Banco Bradesco’s preferred shares finished unchanged at R$17.47 in São Paulo on Friday. Investors didn’t see much reaction to the latest Brazilian rate cut. The stock moved in a tight range from R$17.40 to R$17.59 before ending about 1.9% lower than a week ago. The Ibovespa ticked up 0.03% to 168,334 points. Itaú Unibanco slipped 0.80%, Banco do Brasil shed 0.56%.
Brazil’s central bank on Wednesday lowered the Selic by 25 basis points to 14.25%, delivering a third cut in a row and signaling more decisions will hinge on fresh data. “The easing cycle is likely to become stop-start from here on,” Liam Peach, senior emerging markets economist at Capital Economics, told Reuters.

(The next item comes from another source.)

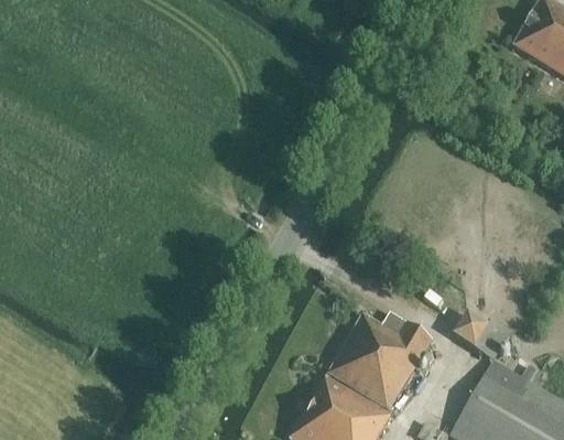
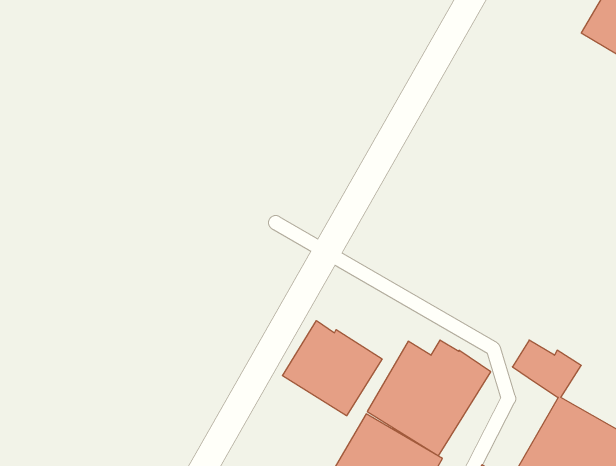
building: none -> [282,321,382,416]

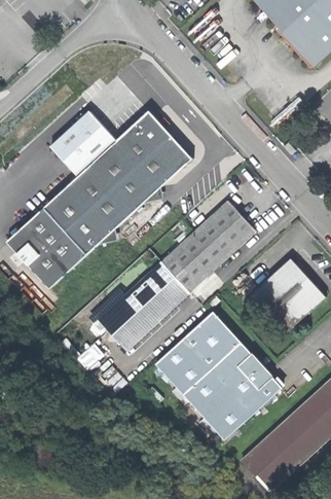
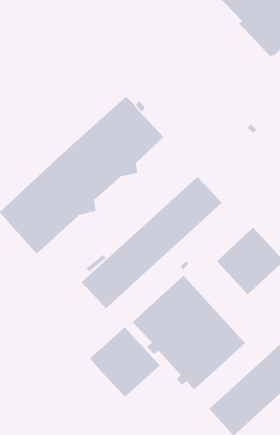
building: [51,110,117,176] -> none
building: none -> [89,326,160,398]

Reuters
Bradesco may get some relief from easier short-term rates, with a possible lift to credit demand and less funding pressure. But that upside isn’t a straight shot. The bank is still in the middle of showing it can keep its operations ahead of credit costs, after what’s been a tough stretch for Brazilian banks.
Bradesco said recurring net income came in at R$6.8 billion for the first quarter, a jump of 16.1% year over year. Revenue reached R$36.9 billion, up 14%. Loan-loss provisions climbed 26.5% from the same period last year. The bank said it is keeping its risk appetite moderate, citing concerns about worsening conditions in agribusiness and some other sectors.
Brazilian rates markets reacted after the central bank’s move. According to Reuters, short-term yields slipped—traders bet on another rate cut—while yields from 2028 and out moved higher as long-term risk got repriced. The yield curve measures cost of borrowing for different maturities. Gino Olivares, chief economist with Azimut Brasil Wealth Management, called the decision “a form of contortion to keep cutting rates despite explicitly acknowledging greater concern about inflation.” Reuters
Share class is a key point for foreign investors. Bradesco’s BBDC4 preferred shares trade on B3. Its preferred ADRs, which trade in the U.S., are on the NYSE as BBD.
U.S. trading for BBD paused Friday with the NYSE closed for Juneteenth. The ADR last changed hands at $3.36, off 6 cents from Wednesday’s finish. BBD will need to catch up to Friday’s session in Brazil once the U.S. market reopens.
Bradesco’s insurance business and tighter expenses are giving the bank a boost. Return on average equity rose to 15.8% in Q1, a sign of better profitability. But for bank stocks, investors usually want clearer signs that credit losses have topped out. The trade right now isn’t so much about expecting a single rate cut, but about waiting for that proof.
But there’s an obvious risk. If inflation remains over target, long rates may not come down much when the central bank starts cutting the Selic. That would blunt the impact of rate cuts for lenders. Trouble in agribusiness or rising corporate delinquencies could also force Bradesco to hold provisions high. That would hit profits, limiting any stock rebound.